On the surface, the Gunning fog index seems to be heading in this direction by introducing the concept of complex words; and yet, when you dig a little deeper, you find that it equates complex to any polysyllabic word. So we’re back to the same problem we had before! Why did I bring this up? Because I like where Gunning fog is heading with the idea of a complex word–I just don’t like their definition.

Edgar Dale and Jeanne Chall created a better method in the late 1940s, and it’s aptly named the Dale-Chall readability score. Dale and Chall recognized the limitations of the Flesch-Kincaid readability test and improved it with the concept of difficult words. Their definition of a difficult word is any word a fourth-grade student is not familiar with. They originally created a set of 763 words that were familiar to fourth graders at the time, and anything outside of this set was considered difficult. The list of familiar words was expanded to 3,000 in 1995 (way to go fourth graders!). This is a pretty good plug-and-play test for your NLG engine, but since we’re data scientists, we can do a lot better.

SEE: IT leader’s guide to the future of artificial intelligence (Tech Pro Research)

Breakthrough strategy: A custom-tailored approach

To create a breakthrough solution, you should extend the Dale-Chall idea into a custom-tailored score for your customers. Basing your readability score on education level is a reasonable proxy for most circumstances, but it has a fatal flaw if your customer base spans multiple education levels; you’ll be forced to cater to the lowest education level in your target customer base.

The Oregon Department of Administrative Services instructs its writers to write at a 10th-grade reading level, especially when addressing governors, legislators, and news people (this is the minimum standard that’s recommended). I’m quite sure many in this audience are educated well past 10th grade, but the popular wisdom is to dumb down your language so it’s easier to read and understand. I wholeheartedly disagree. I enjoy and appreciate college-level texts much more than anything that’s been dumbed down.

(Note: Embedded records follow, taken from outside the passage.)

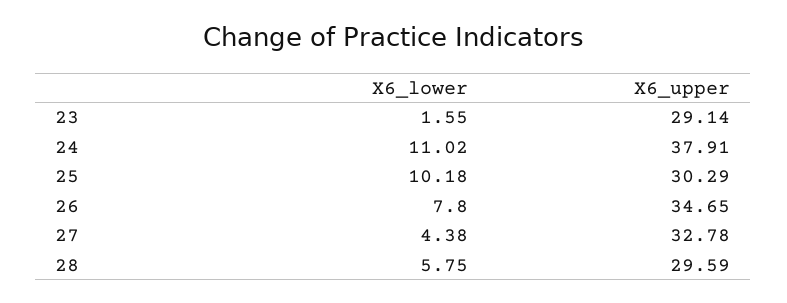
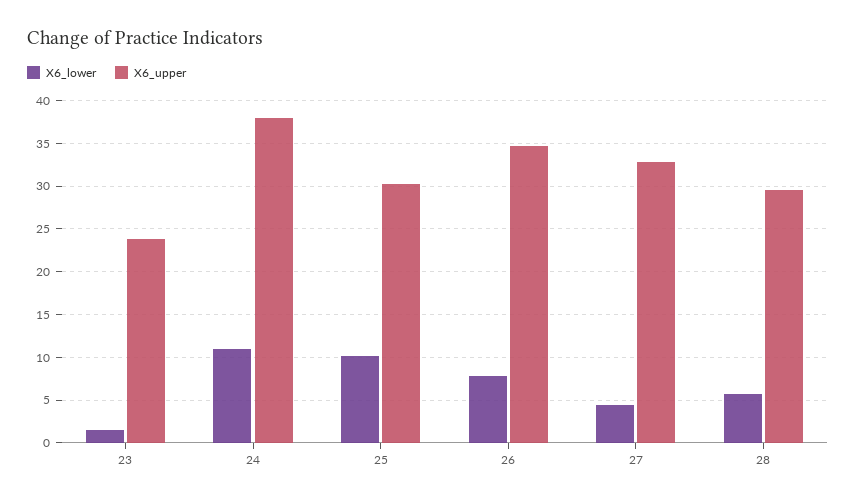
  {
    "X6_lower": {
      "23": 1.55,
      "24": 11.02,
      "25": 10.18,
      "26": 7.8,
      "27": 4.38,
      "28": 5.75
    },
    "X6_upper": {
-     "23": 29.14,
+     "23": 24,
      "24": 37.91,
      "25": 30.29,
      "26": 34.65,
      "27": 32.78,
      "28": 29.59
    }
  }

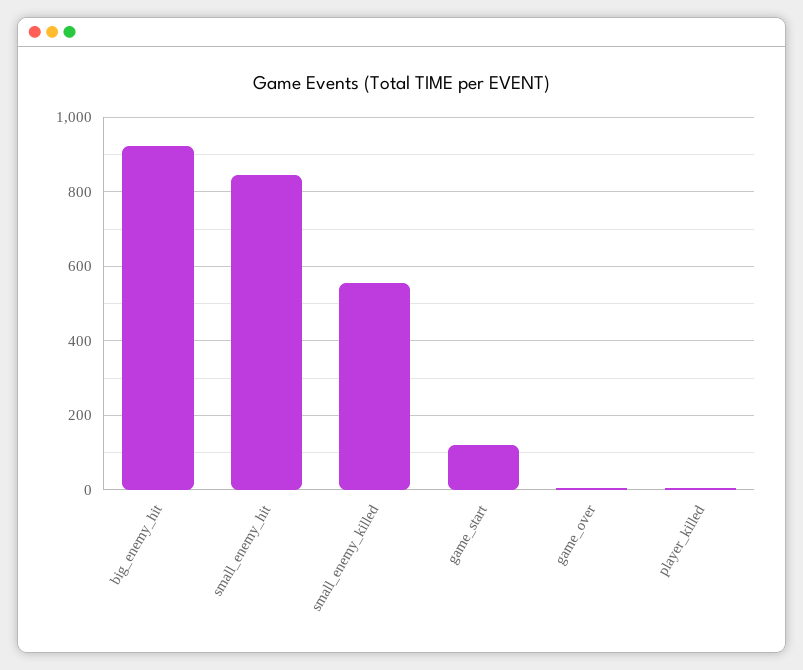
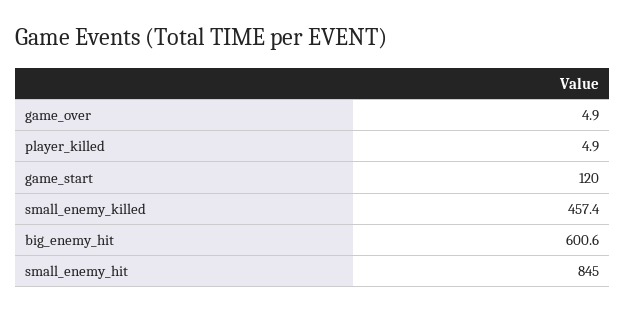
  {
-   "big_enemy_hit": 920,
+   "big_enemy_hit": 600.6,
    "small_enemy_hit": 845,
-   "small_enemy_killed": 560,
+   "small_enemy_killed": 457.4,
    "game_start": 120,
    "game_over": 4.9,
    "player_killed": 4.9
  }

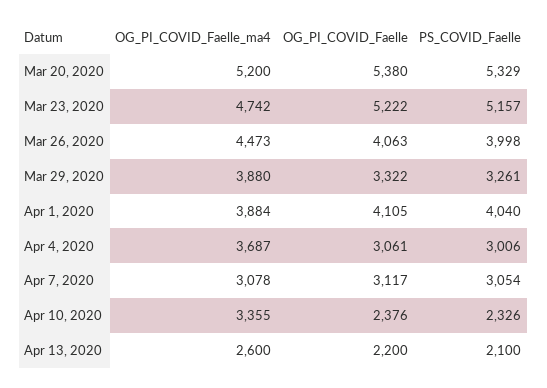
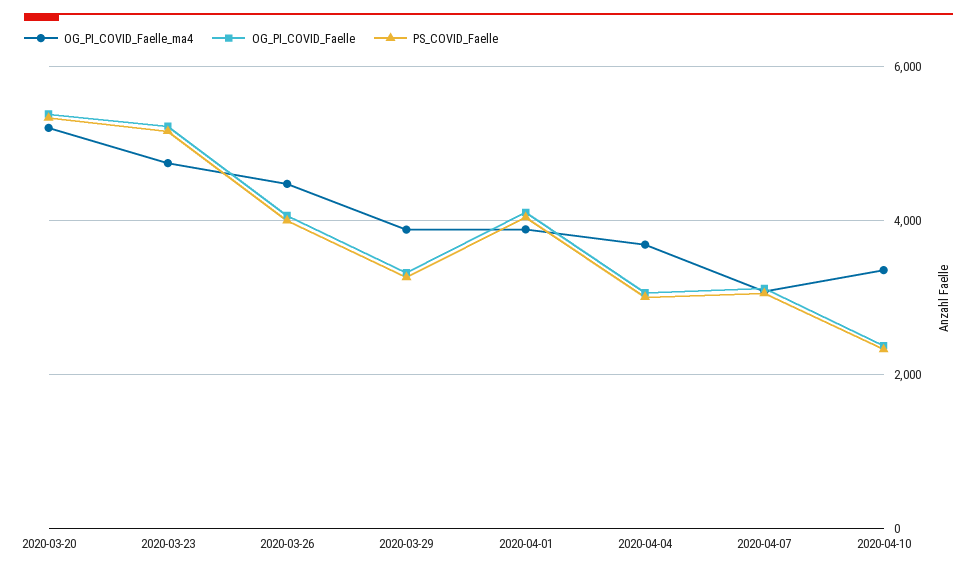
  {
    "OG_PI_COVID_Faelle_ma4": {
      "Mar 20, 2020": 5200,
      "Mar 23, 2020": 4742,
      "Mar 26, 2020": 4473,
      "Mar 29, 2020": 3880,
      "Apr 1, 2020": 3884,
      "Apr 4, 2020": 3687,
      "Apr 7, 2020": 3078,
-     "Apr 10, 2020": 3355,
+     "Apr 10, 2020": 3355
-     "Apr 13, 2020": 2600
    },
    "OG_PI_COVID_Faelle": {
      "Mar 20, 2020": 5380,
      "Mar 23, 2020": 5222,
      "Mar 26, 2020": 4063,
      "Mar 29, 2020": 3322,
      "Apr 1, 2020": 4105,
      "Apr 4, 2020": 3061,
      "Apr 7, 2020": 3117,
-     "Apr 10, 2020": 2376,
+     "Apr 10, 2020": 2376
-     "Apr 13, 2020": 2200
    },
    "PS_COVID_Faelle": {
      "Mar 20, 2020": 5329,
      "Mar 23, 2020": 5157,
      "Mar 26, 2020": 3998,
      "Mar 29, 2020": 3261,
      "Apr 1, 2020": 4040,
      "Apr 4, 2020": 3006,
      "Apr 7, 2020": 3054,
-     "Apr 10, 2020": 2326,
+     "Apr 10, 2020": 2326
-     "Apr 13, 2020": 2100
    }
  }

Instead, you should understand what your target audience is talking about and create your own score. Scan, collect, and organize the exact words that your target audience is using now. With a brute-force, big data approach, you won’t even have to vet this with your target audience–just ensure a very large sample that accurately represents the discussions your target audience is currently having. You should use this to build your set of familiar words and, by inversion, you can determine the number of difficult words your solution is about to utter. Then use advanced math or a learning algorithm to figure out the rest of the formula, and voila–your scoring algorithm is alive and functional.

SEE: Hilary Mason: Use data science and machine intelligence to build a better future (TechRepublic)


The rise in popularity of computers and other systems that can hold a conversation with humans has forced data scientists into a position of ensuring that the conversation is both understood and appreciated. If your system talks over customers’ heads, they’ll be lost; if it talks under customers’ education levels, they won’t appreciate or respect it. Your goal is to design a system that talks directly at their level.

To do this, you must know the discussions your target customers are having and use that information to build a filter for your NLG system that will prevent it from saying the wrong thing. This is one area where computers can really outshine humans.

Don’t you wish your colleagues could apply a readability test in real time when talking to you?